Part of me, the do things by the book part of me wanted to tell him to stop, that the government had frozen our accounts for a reason and that the law was the law and we had broken it, but…
But we shouldn't be punished for doing what we believed to be right.
So I let Scott keep going.
Less than twenty minutes later he leaned back in his seat and finished off the rest of the now cold cocoa. "All right, it's in a series offshore accounts that no one but you guys can touch. I put a portion aside to collect an absurd amount of interest so you'll have emergency funds. The rest will be available within twenty-four hours. I'll make hard copies of the passwords and such, but you guys should be good to go."
Bucky had taken over one of the other chairs, feet up on the desk a look of calm on his face. "Thank you," he said.
"No problem," Scott said with a nod. "Now, I'm am off to bed so that tomorrow I don't kill myself trying to fix the furnace."
I laughed softly. Once he'd left the room I turned to Bucky, who hadn't moved.
"Maybe we should have started with that," he pointed out, the banking pages still up on the screen.
The numbers there were impressive, but even I knew it would not be enough in the long run. "We need to expand our skills." I'd relied on others to handle the serious tech for too long. We no longer had Tony or Nat and while Sam and Wanda were far more tech savvy than either of us, I doubted they could have done what Scott had just accomplished.
"Into what? Counterfeiting?"
I chuckled. "Whatever works, I suppose. Sell calendars with all of us posing in our skivvies?"

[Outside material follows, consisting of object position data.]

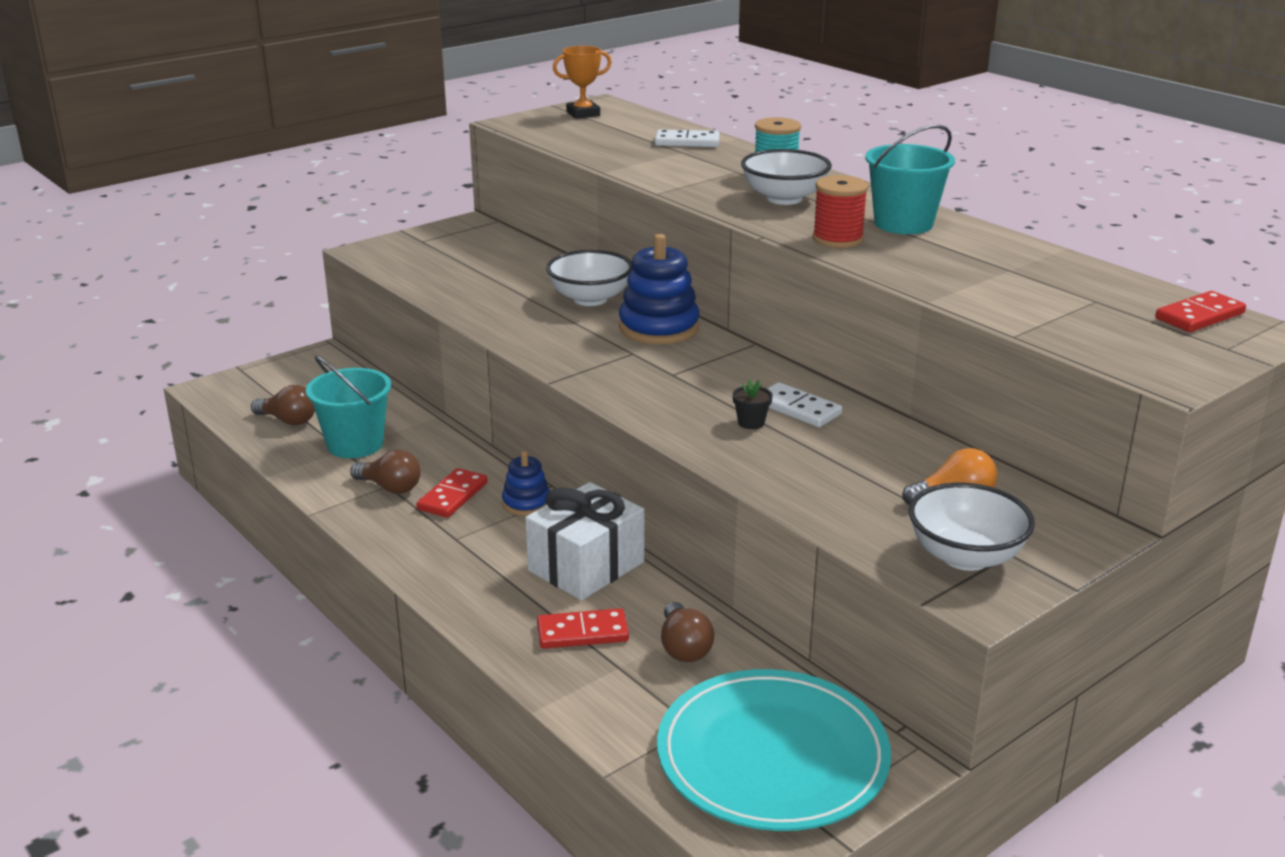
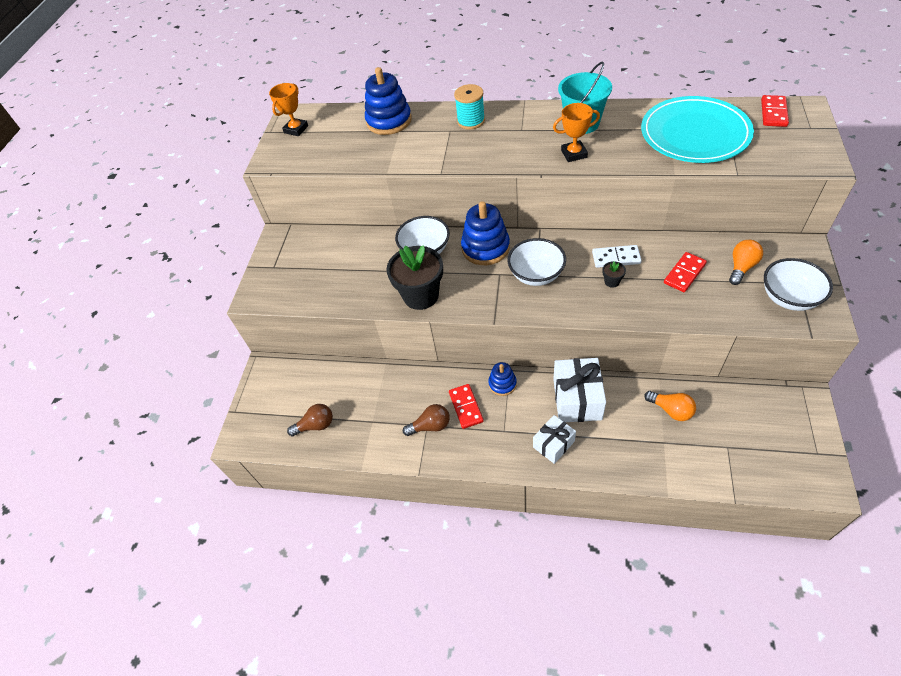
camera: 35 degrees left, 25 degrees up
turquoise bucket [306,356,391,458] -> none
red domino [537,608,629,649] -> red domino moved to [664,252,707,292]
white domino [655,129,720,147] -> blue stacking toy [365,67,412,135]
turquoise plate [657,669,891,831] -> turquoise plate moved to [641,96,754,163]
brown light bulb [661,602,714,662] -> orange light bulb [644,391,696,421]
white bowl [741,149,832,205] -> white bowl moved to [508,238,566,286]
red spool [812,175,868,248] -> orange trophy [553,103,600,162]
none -> black flower pot [386,245,443,310]
none -> white gift [533,415,576,464]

Buck shifted, bare feet coming down to the cold concrete floor as he stood. His eyebrows popped up for a moment. "It'd sell well, that's for sure. Or you could go back to selling bonds. Money going to our pockets, of course. You'd fill those tights well."
"Never. Again."
"Never?" Bucky countered. "Tell me that when we run out of fuel and food. When Sam gets hurt bad enough to need a hospital stay. We have no protection. We have no support. We have nothing but this base with crappy heat and all the Hydra tech we-" He stopped dead, a look of realization on his face.
"Buck, what? What's wrong?"
"Nothing. Go wake Scott up. I have one hell of an idea."